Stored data
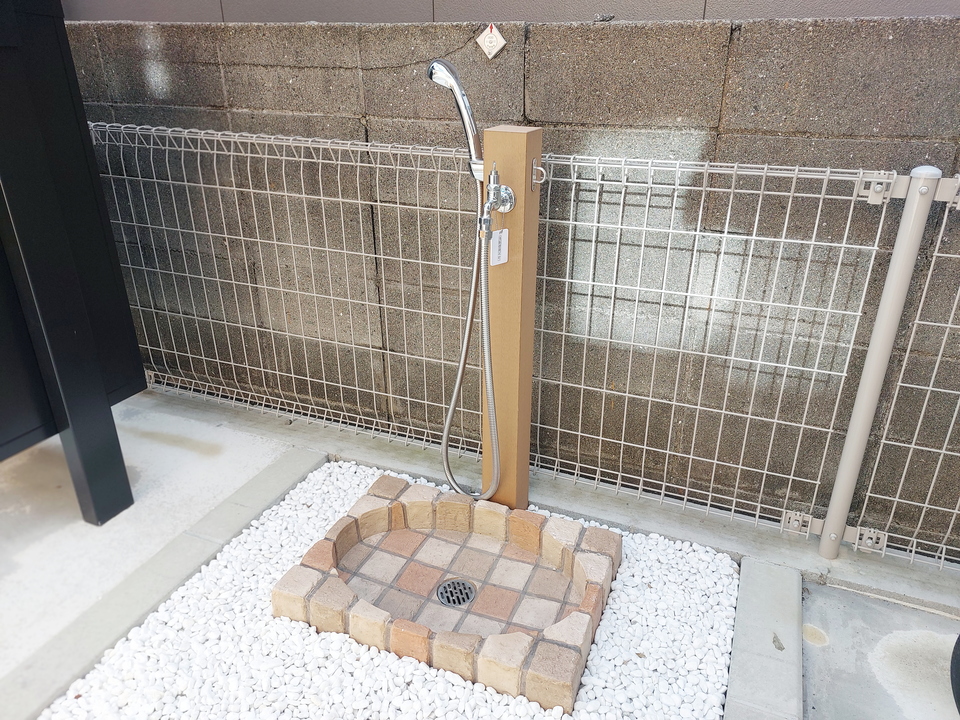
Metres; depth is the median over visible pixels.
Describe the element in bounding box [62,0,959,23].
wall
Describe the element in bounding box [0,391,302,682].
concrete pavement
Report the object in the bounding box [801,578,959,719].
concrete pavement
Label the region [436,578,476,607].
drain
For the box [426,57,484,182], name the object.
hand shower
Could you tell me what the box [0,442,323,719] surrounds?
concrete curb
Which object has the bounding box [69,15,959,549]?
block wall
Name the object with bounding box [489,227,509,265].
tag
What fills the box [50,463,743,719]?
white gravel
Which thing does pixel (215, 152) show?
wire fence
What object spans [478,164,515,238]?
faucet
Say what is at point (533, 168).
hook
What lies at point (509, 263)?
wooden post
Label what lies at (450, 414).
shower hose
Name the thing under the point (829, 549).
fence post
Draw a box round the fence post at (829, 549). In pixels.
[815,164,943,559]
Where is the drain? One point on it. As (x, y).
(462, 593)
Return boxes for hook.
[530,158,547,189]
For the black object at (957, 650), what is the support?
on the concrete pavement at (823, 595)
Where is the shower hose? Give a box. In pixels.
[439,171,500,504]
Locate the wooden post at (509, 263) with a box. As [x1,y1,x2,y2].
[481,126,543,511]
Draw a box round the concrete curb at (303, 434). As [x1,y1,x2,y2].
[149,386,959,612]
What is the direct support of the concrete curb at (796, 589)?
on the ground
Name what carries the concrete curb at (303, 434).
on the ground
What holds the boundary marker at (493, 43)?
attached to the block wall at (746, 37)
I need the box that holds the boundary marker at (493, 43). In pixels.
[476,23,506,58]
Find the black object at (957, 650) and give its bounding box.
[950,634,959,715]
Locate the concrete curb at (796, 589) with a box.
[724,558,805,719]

**Your objective**
Each entry, word for word, belongs in your answer; each picture does not.

**Solution to this problem**
Metres; depth is the median over visible pixels.
Describe the element in bounding box [62,0,959,23].
wall
Describe the element in bounding box [0,391,302,682].
concrete pavement
Report the object in the bounding box [801,578,959,719].
concrete pavement
Label the region [436,578,476,607].
drain
For the box [426,57,484,182], name the object.
hand shower
Could you tell me what the box [0,442,323,719] surrounds?
concrete curb
Which object has the bounding box [69,15,959,549]?
block wall
Name the object with bounding box [489,227,509,265].
tag
What fills the box [50,463,743,719]?
white gravel
Which thing does pixel (215, 152) show?
wire fence
What object spans [478,164,515,238]?
faucet
Say what is at point (533, 168).
hook
What lies at point (509, 263)?
wooden post
Label what lies at (450, 414).
shower hose
Name the thing under the point (829, 549).
fence post
Draw a box round the fence post at (829, 549). In pixels.
[815,164,943,559]
Where is the drain? One point on it. As (x, y).
(462, 593)
Return boxes for hook.
[530,158,547,189]
For the black object at (957, 650), what is the support?
on the concrete pavement at (823, 595)
Where is the shower hose? Give a box. In pixels.
[439,171,500,504]
Locate the wooden post at (509, 263) with a box. As [x1,y1,x2,y2].
[481,126,543,511]
Draw a box round the concrete curb at (303, 434). As [x1,y1,x2,y2].
[149,386,959,612]
What is the direct support of the concrete curb at (796, 589)?
on the ground
Name what carries the concrete curb at (303, 434).
on the ground
What holds the boundary marker at (493, 43)?
attached to the block wall at (746, 37)
I need the box that holds the boundary marker at (493, 43). In pixels.
[476,23,506,58]
Find the black object at (957, 650) and give its bounding box.
[950,634,959,715]
Locate the concrete curb at (796, 589) with a box.
[724,558,805,719]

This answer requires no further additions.